> TEXTO

Sin embargo, cuando hablamos de pecados veniales, los compijuegos de Tony Soprano ya son un poco como nosotros. Porque la carne es débil, y la mentira afila nuestras lenguas. Flaqueamos por interés, halagamos por conveniencia, cambiamos de principios si adivinamos un beneficio. Es ahí, en el pecado venial, en la disfunción cotidiana, donde estos sociópatas repeinados se nos vuelven humanos, comprensibles, vecinos de la cola del pan o comensales que zampan a nuestro lado en el restaurante. 

Se podría escribir toda una guía de “Los Soprano” -incluso una tesis doctoral en la Universidad de las Series- siguiendo la pista de los pecados capitales que les impulsan a actuar, y que muchas veces son la causa de su perdición. La gula, por ejemplo, altera sus fisonomías y les provoca malas digestiones; la soberbia les vuelve descuidados y vulnerables a la venganza; la avaricia les empuja a robar más de lo que deben, invadiendo territorios vecinales; la lujuria les despista de sus obligaciones como a sacerdotes entregados al fornicio; la envidia les susurra que se necesitan un coche más grande para acudir a las reuniones y ser escuchados con mayor respeto. La ira -sobre todo la ira- les hace tomar decisiones equivocadas que al final sellan su sacrificio ritual.

> SECCIÓN DE DATOS
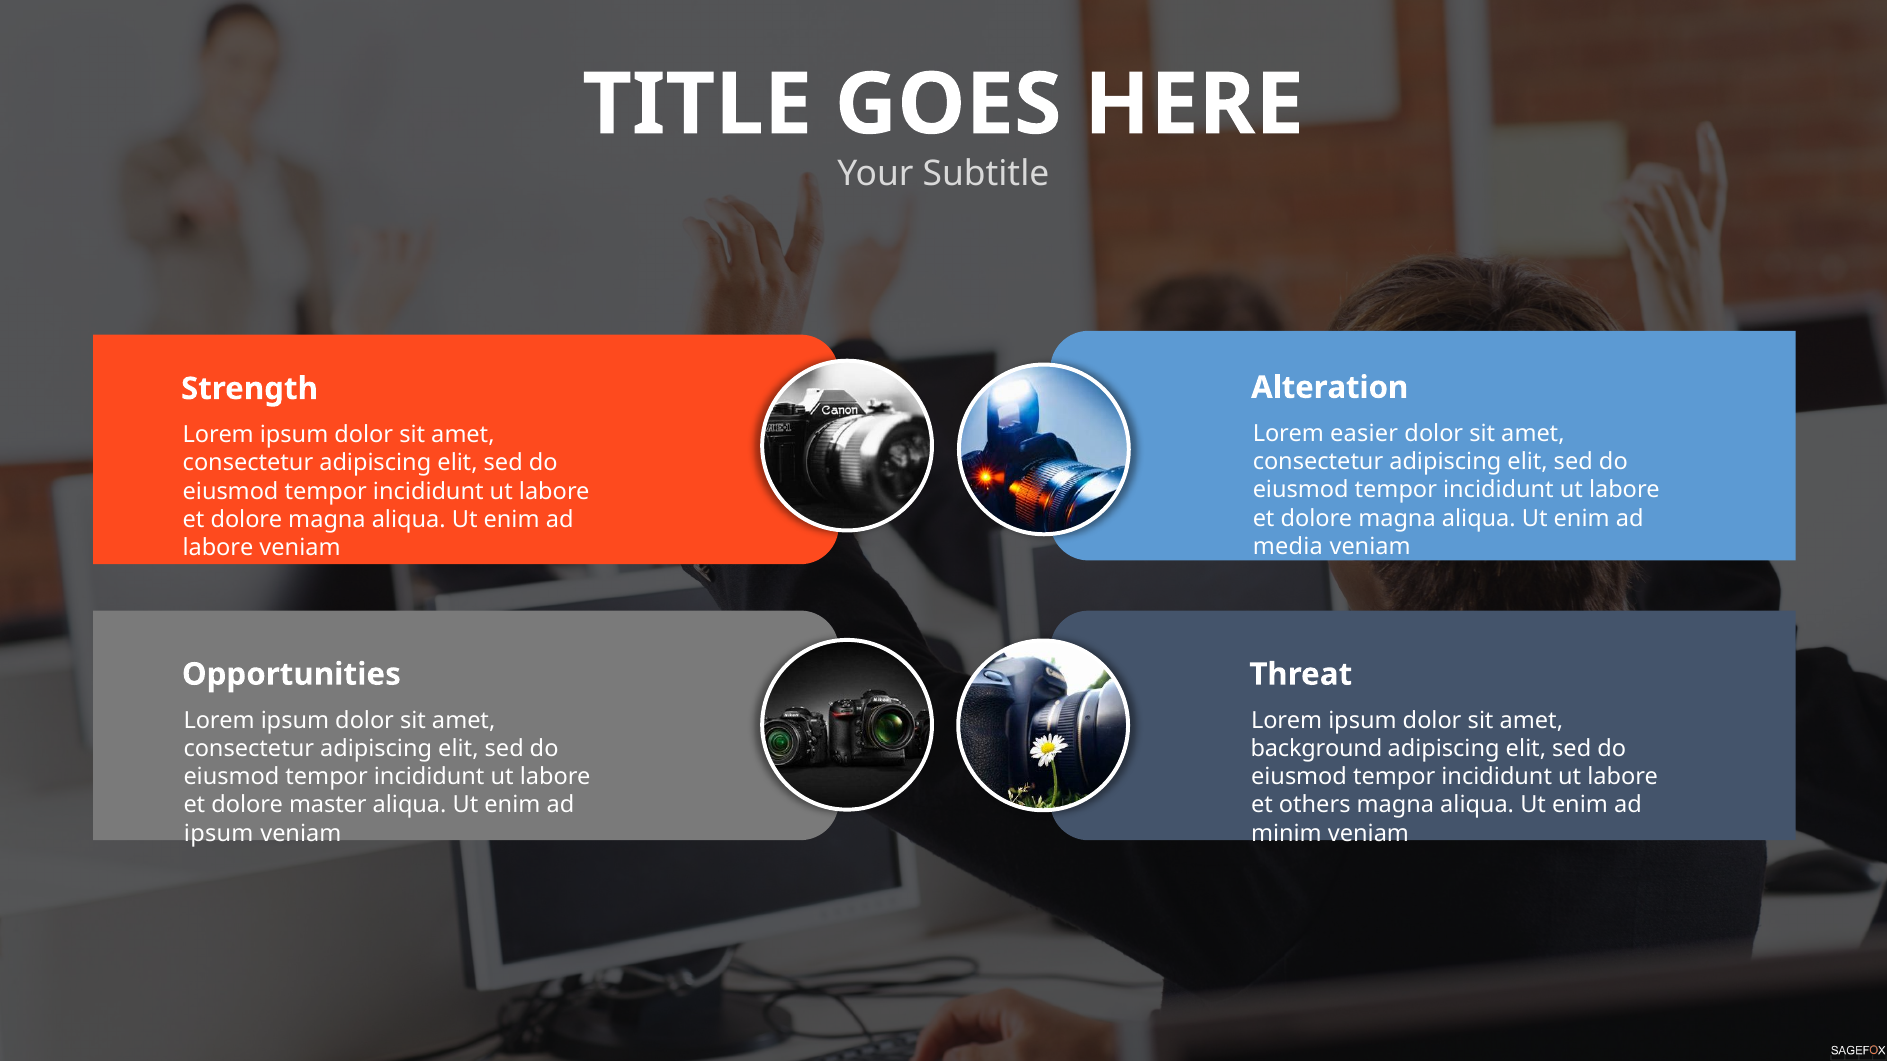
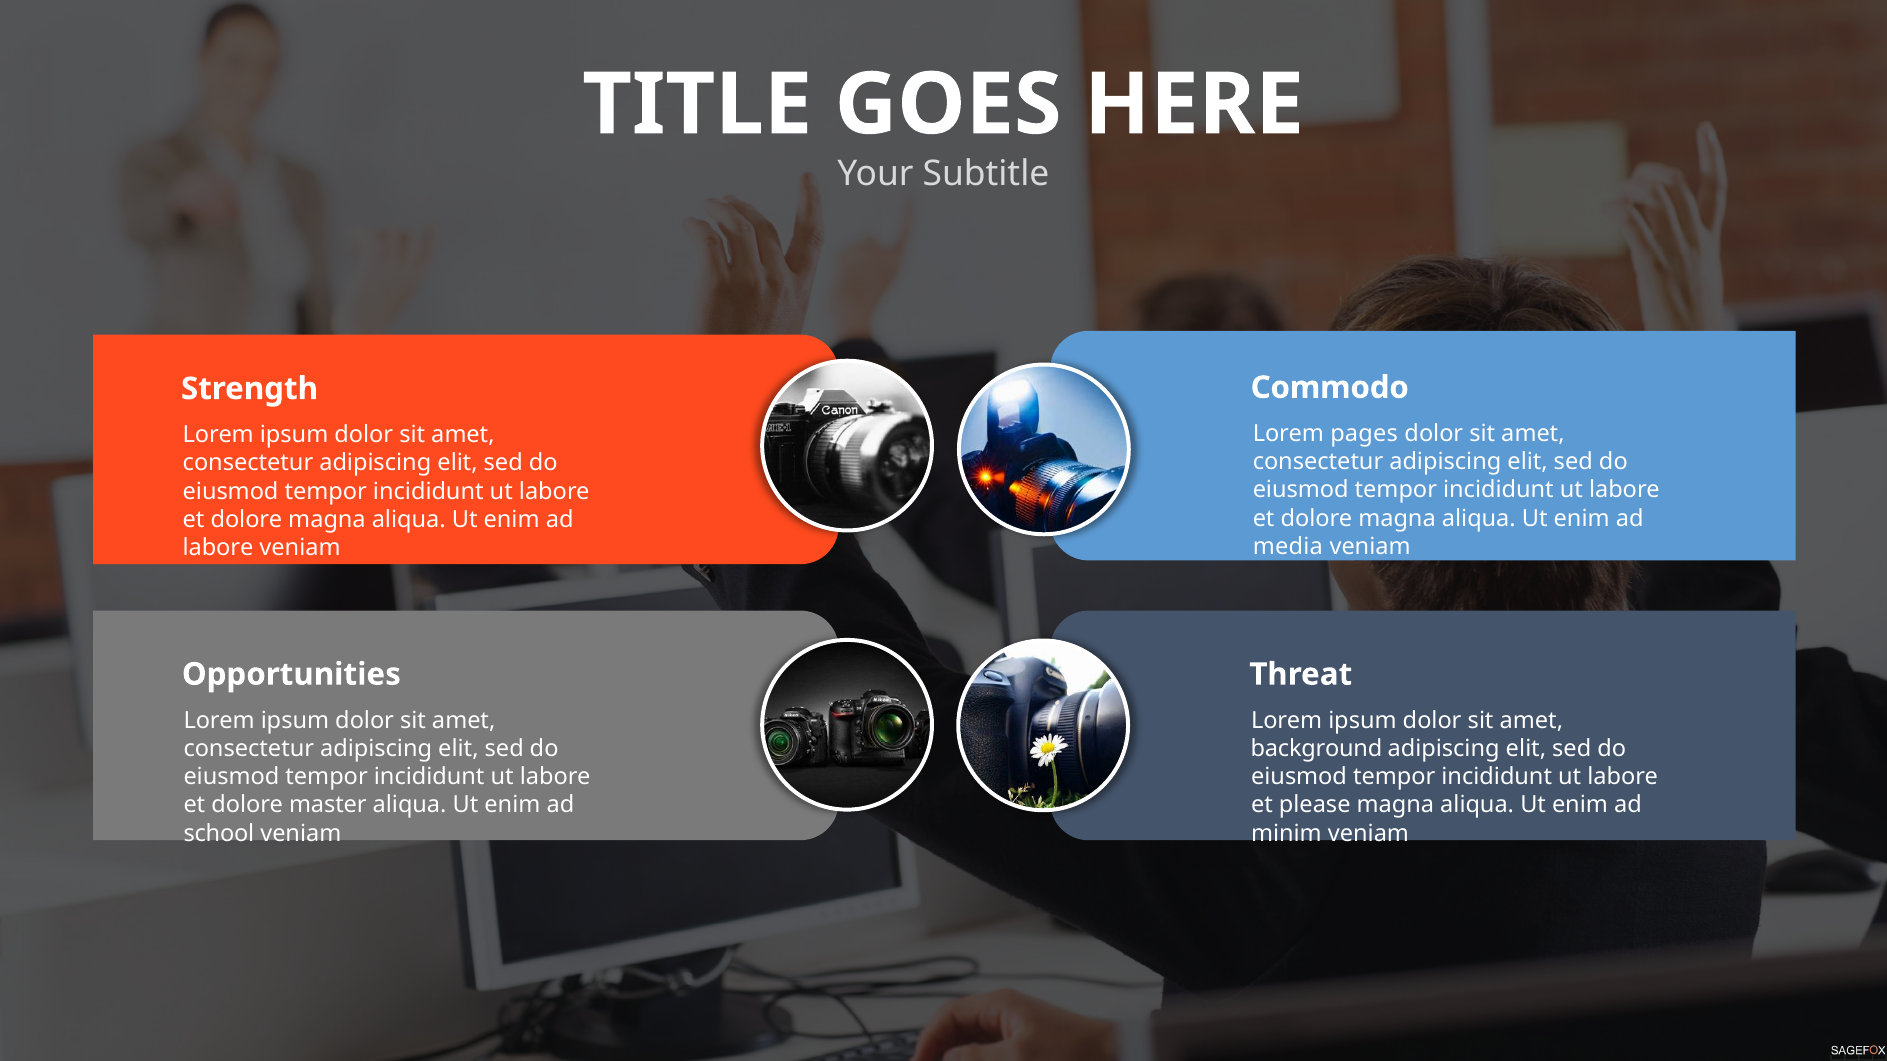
Alteration: Alteration -> Commodo
easier: easier -> pages
others: others -> please
ipsum at (219, 834): ipsum -> school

> QUÉ HACER
**A.** Responde estas preguntas sobre el texto acerca de Los Soprano:
(i) ¿Qué efectos tiene la gula en los personajes?
(ii) ¿En qué los convierte la soberbia?
(iii) ¿Dónde se vuelven humanos estos sociópatas?
**B.** Retoma el texto sobre Los Soprano y continúalo a partir de su última oración.

> RESPUESTAS
**A.**
(i) Altera sus fisonomías y les provoca malas digestiones.
(ii) Los vuelve descuidados y vulnerables a la venganza.
(iii) En el pecado venial, en la disfunción cotidiana.

**B.**
La pereza es quizá el único pecado capital que no conocen estos tipos. Es cierto que se pasan la vida jugando a las cartas en el Bada Bing, o tocándose las pelotas en la terraza del Satriale’s, pero cuando hay que coger la pipa o el bate de beisbol no dudan ni un instante. Son muy profesionales en lo suyo. El añorado Pazos derrama lágrimas cada vez que los ve.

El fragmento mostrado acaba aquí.